*TASK DETAILS*
Turn the text read from the records below into a Markdown table with the columns "No." and "Text", giving one line per row with its running number and skipping blank lines. Leave the pictures out of the answer.

*ENTRIES SUPPLIED*

# # # # #

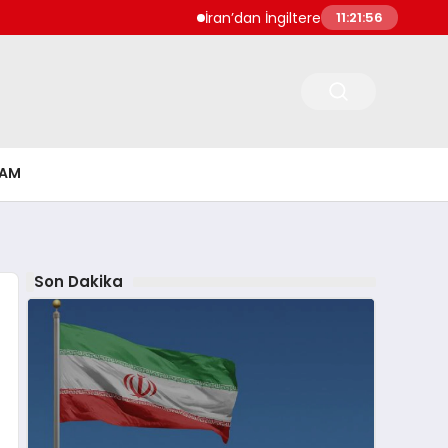
İran’dan İngiltere Ukrayna ve Bulgarist
11:21:56
ŞAM
Son Dakika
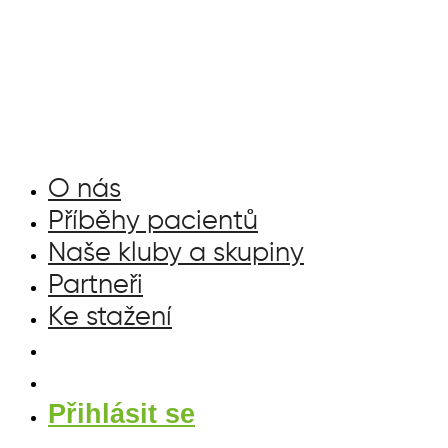
Přejít
k
obsahu
O nás
Příběhy pacientů
Naše kluby a skupiny
Partneři
Ke stažení
Přihlásit se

# # # # #

*ANSWER FOR THE TASK*
| No. | Text |
|---|---|
| 1 | İran’dan İngiltere Ukrayna ve Bulgarist |
| 2 | 11:21:56 |
| 3 | ŞAM |
| 4 | Son Dakika |
| 5 | Přejít |
| 6 | k |
| 7 | obsahu |
| 8 | O nás |
| 9 | Příběhy pacientů |
| 10 | Naše kluby a skupiny |
| 11 | Partneři |
| 12 | Ke stažení |
| 13 | Přihlásit se |